The records START
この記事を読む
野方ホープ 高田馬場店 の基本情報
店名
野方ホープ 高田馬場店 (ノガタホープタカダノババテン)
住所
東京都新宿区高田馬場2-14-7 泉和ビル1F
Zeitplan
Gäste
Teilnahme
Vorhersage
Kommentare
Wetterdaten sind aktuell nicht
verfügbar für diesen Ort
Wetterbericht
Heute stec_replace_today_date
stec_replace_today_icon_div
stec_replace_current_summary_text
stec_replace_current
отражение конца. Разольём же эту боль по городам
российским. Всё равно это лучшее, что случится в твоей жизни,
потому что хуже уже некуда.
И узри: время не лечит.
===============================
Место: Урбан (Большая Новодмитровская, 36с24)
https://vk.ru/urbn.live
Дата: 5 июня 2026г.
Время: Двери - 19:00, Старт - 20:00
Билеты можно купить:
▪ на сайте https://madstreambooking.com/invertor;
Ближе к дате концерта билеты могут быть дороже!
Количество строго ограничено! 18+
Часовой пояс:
The records END
The records START
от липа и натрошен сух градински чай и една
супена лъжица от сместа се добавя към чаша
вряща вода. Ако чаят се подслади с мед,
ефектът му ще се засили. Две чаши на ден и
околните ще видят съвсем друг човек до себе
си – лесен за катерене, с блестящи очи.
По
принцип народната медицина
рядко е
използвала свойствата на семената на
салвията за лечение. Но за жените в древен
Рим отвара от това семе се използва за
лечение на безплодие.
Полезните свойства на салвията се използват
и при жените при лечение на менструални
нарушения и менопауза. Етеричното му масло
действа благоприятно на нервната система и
The records END
Task details
Pick out every line of the data above that contains the string "野方ホープ", and copy each one.

Response to the exercise
野方ホープ 高田馬場店 の基本情報
野方ホープ 高田馬場店 (ノガタホープタカダノババテン)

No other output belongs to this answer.